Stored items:
|---|
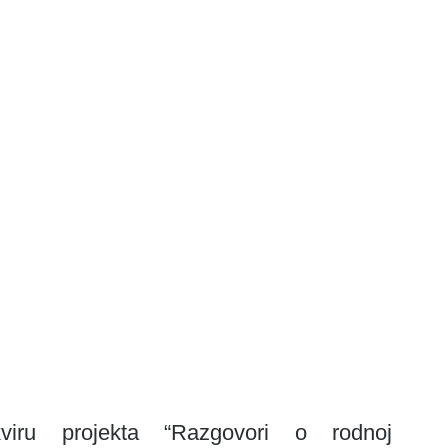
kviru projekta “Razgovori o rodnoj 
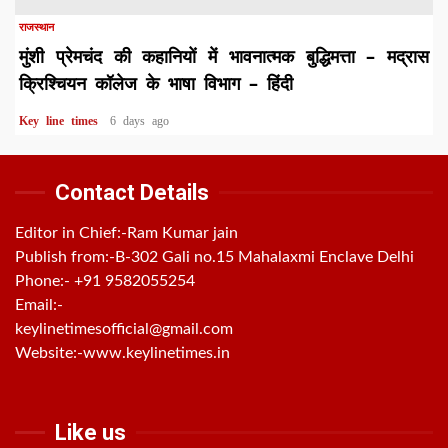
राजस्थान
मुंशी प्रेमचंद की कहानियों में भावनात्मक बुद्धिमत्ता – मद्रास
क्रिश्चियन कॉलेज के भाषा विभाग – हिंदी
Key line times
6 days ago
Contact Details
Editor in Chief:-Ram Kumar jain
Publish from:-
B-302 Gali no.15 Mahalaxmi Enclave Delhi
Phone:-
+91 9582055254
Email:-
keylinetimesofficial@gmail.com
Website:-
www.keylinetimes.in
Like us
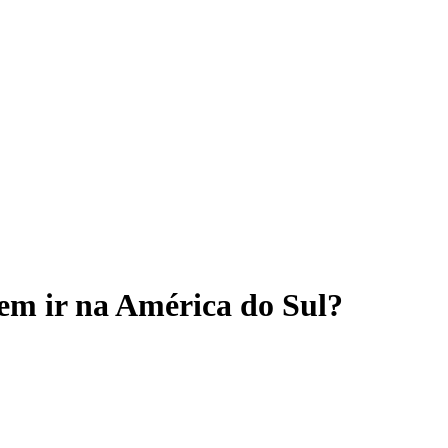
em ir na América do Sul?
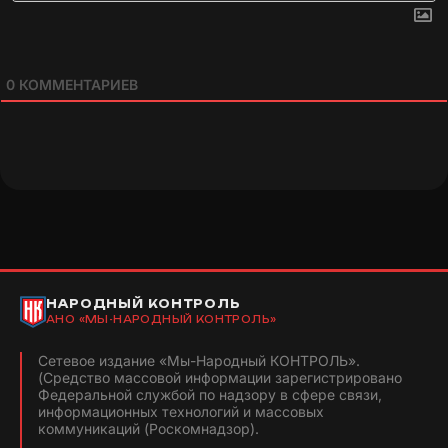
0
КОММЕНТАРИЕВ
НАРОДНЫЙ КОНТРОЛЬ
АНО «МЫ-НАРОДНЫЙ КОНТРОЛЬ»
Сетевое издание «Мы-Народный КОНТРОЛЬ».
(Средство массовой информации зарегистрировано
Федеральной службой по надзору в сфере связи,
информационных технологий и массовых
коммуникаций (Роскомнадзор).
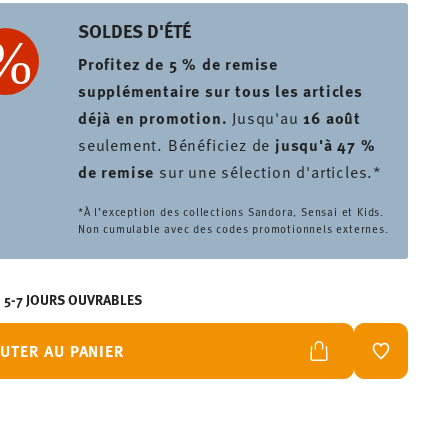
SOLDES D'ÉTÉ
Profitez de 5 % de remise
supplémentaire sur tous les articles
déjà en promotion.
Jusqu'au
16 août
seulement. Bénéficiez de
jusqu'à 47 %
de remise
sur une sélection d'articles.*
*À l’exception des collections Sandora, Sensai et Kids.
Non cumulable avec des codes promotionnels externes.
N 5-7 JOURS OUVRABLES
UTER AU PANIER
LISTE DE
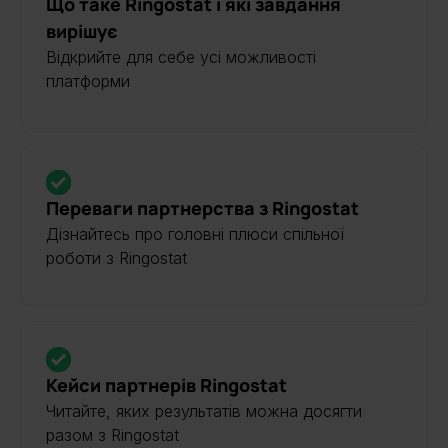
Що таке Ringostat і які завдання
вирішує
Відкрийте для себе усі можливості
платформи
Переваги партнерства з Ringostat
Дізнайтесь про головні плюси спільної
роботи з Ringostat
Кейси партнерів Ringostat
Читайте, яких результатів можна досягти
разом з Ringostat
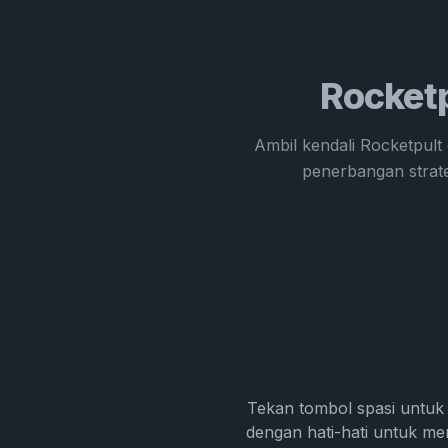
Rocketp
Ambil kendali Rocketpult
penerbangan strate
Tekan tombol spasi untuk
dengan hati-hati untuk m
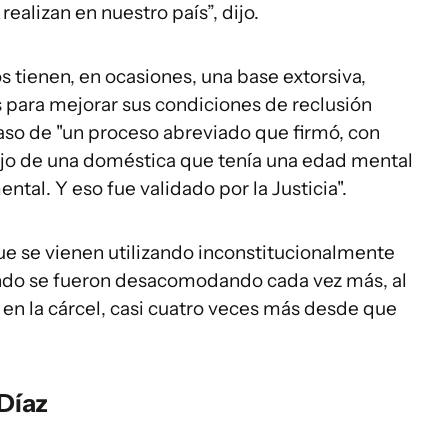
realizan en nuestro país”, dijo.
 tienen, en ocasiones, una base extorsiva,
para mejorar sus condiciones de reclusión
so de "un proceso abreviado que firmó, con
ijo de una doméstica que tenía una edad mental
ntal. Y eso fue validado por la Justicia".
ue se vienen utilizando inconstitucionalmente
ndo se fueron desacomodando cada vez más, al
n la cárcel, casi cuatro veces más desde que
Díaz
|---|
> [Task goal]: Leave every picture out and return exactly the lines from the one holding "Читайте, яких результатів можна досягти" through the end of the records above, both ends included, and nothing more.

> [Problem solution]:
Читайте, яких результатів можна досягти
разом з Ringostat
Rocketp
Ambil kendali Rocketpult
penerbangan strate
Tekan tombol spasi untuk
dengan hati-hati untuk m
realizan en nuestro país”, dijo.
 tienen, en ocasiones, una base extorsiva,
para mejorar sus condiciones de reclusión
so de "un proceso abreviado que firmó, con
ijo de una doméstica que tenía una edad mental
ntal. Y eso fue validado por la Justicia".
ue se vienen utilizando inconstitucionalmente
ndo se fueron desacomodando cada vez más, al
n la cárcel, casi cuatro veces más desde que
Díaz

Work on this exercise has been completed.